Вирта печально кивнула. От радиационного поражения, получившего название лучевой болезни, не существовало никаких лекарств. Мэнсинг, Дан Мергайдинг, лежащий в соседней палате, и спасенные из Флонтаны, у которых тоже появились признаки страшного недуга, были обречены. Оружие пришельцев продолжало разить насмерть даже спустя много дней и недель.
– Можно мне туда, к нему? – спросила Вирта.
– Можно. Только недолго, – врач оценивающе посмотрел на нее. – Вы тоже были… там?
– Да. Но лишь на окраине. Нам повезло. Никто из нас не получил опасной дозы.
– Я тоже там был, – кивнул врач. – На следующий день после вас. Заходите, конечно. Он будет рад вас увидеть.
Вирте предложили защитную одежду из толстой прорезиненной ткани, но она отказалась, ограничившись обычным медицинским халатом и перчатками.

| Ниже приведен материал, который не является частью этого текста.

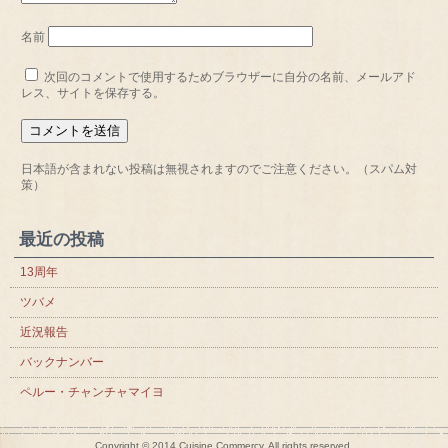
名前
次回のコメントで使用するためブラウザーに自分の名前、メールアド
レス、サイトを保存する。
日本語が含まれない投稿は無視されますのでご注意ください。（スパム対
策）
最近の投稿
13周年
ツバメ
近況報告
バックナンバー
ペルー・チャンチャマイヨ
Copyright © 2014 Cuisine Commercy, All rights reserved.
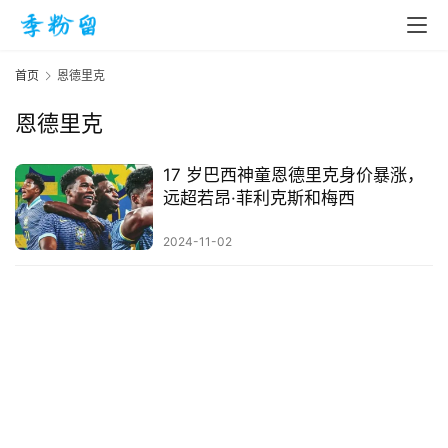
首页
恩德里克
恩德里克
首
页
17 岁巴西神童恩德里克身价暴涨，
远超若昂·菲利克斯和梅西
入
2024-11-02
手
|
剁
手
电
影
投稿
|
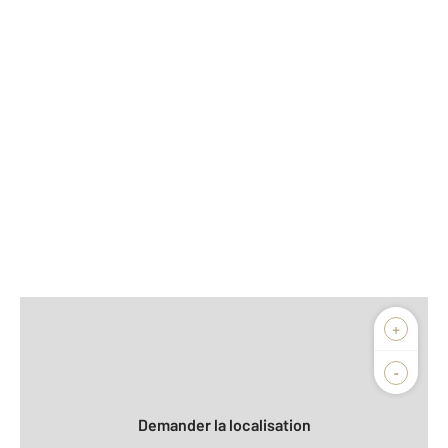
Afficher sur la carte :
+
Agence
Biens vendus
-
Demander la localisation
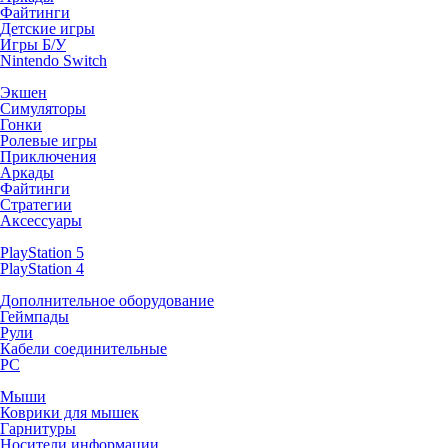
Файтинги
Детские игры
Игры Б/У
Nintendo Switch
Экшен
Симуляторы
Гонки
Ролевые игры
Приключения
Аркады
Файтинги
Стратегии
Аксессуары
PlayStation 5
PlayStation 4
Дополнительное оборудование
Геймпады
Рули
Кабели соединительные
PC
Мыши
Коврики для мышек
Гарнитуры
Носители информации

Мэнсинг выглядел таким слабым и беззащитным, и мысль о том, что от него надо отгораживаться защитным барьером, представлялась Вирте кощунством.
– Привет, Вирта, – прошептал Мэнсинг, когда они присела на стул у изголовья его кровати. – Как вы там?…

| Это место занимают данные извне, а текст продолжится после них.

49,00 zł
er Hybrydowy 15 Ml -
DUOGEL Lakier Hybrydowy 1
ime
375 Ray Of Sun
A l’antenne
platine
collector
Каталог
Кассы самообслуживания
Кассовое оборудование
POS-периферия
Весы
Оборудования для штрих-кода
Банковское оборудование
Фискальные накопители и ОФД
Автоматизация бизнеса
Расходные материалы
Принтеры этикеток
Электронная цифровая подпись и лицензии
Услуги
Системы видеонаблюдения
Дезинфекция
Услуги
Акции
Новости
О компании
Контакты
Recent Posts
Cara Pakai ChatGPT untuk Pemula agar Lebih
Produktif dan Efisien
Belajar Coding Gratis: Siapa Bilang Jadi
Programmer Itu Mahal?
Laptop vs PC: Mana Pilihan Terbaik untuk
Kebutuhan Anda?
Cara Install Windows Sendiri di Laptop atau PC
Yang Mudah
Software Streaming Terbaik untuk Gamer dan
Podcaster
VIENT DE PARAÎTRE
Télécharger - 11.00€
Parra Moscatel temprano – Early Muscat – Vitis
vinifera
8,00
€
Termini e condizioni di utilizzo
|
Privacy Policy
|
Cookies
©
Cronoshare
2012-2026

– У нас все хорошо, – начала Вирта, грустно улыбаясь.
Она еще никогда не навещала умирающих и не знала, как себя вести. Напускная бодрость казалась ей глупой и неестественной, но и скорбеть рядом с еще живым человеком, показывая ему, что он уже ушел за грань, было невозможно. И Вирта, чтобы преодолеть возникшую неловкость, начала рассказывать Мэнсингу последние новости спасательной службы, будто бы она пришла к заболевшему товарищу, который вскоре должен вернуться в строй.
– Вирта, – позвал Мэнсинг. Было видно, что он почти не слушает ее сбивчивый рассказ. – Можно, я задам тебе один очень важный для меня вопрос?

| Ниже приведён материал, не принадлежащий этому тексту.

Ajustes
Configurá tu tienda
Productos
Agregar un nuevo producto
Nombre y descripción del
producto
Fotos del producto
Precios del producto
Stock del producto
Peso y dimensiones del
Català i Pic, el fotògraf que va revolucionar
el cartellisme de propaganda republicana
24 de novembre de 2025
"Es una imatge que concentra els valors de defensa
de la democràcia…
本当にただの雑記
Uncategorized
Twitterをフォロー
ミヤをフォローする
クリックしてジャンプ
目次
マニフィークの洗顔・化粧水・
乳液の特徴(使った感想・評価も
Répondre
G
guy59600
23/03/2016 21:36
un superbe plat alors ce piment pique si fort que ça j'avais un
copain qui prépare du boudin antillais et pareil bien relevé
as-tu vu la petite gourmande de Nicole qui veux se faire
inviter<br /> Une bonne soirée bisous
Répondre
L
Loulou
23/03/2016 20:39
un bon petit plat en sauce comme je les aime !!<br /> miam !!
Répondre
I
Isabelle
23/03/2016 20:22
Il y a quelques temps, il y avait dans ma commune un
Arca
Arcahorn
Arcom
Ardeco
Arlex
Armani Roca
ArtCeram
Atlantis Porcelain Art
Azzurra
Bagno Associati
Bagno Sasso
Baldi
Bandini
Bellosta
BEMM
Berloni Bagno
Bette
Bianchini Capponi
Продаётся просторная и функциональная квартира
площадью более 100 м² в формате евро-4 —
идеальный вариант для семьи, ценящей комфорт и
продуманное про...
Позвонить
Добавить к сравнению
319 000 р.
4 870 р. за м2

– Да, конечно, – Вирта прервалась на полуслове и придвинулась ближе к нему. – Спрашивай.
– Вирта… – Мэнсинг сделал паузу, нервно облизал сухие тонкие губы. – Ты выйдешь за меня замуж?
– Что?!
– Вирта, – Мэнсинг сделал попытку приподняться. – Я знаю, я очень болен. Наверное, я ужасно выгляжу. Но ведь главное – не сдаваться, верно? Я хочу жить, жить вместе с тобой. Я люблю тебя. Я прошу… помоги мне. Ради тебя… стоит жить. Ты выйдешь… за меня?
Произнеся эту длинную для себя речь, Мэнсинг снова откинулся на подушки и прикрыл глаза. Но Вирта знала: он смотрит на нее и ждет ответа.
Вирта была в смятении. Она еще никогда всерьез не задумывалась о таких вещах, но полагала, что выходить замуж можно только по любви. Мэнсинга она жалела, но не любила, это она знала точно. И можно ли выходить замуж за человека, которому осталось жить считанные дни? Вирте это казалось безнравственным.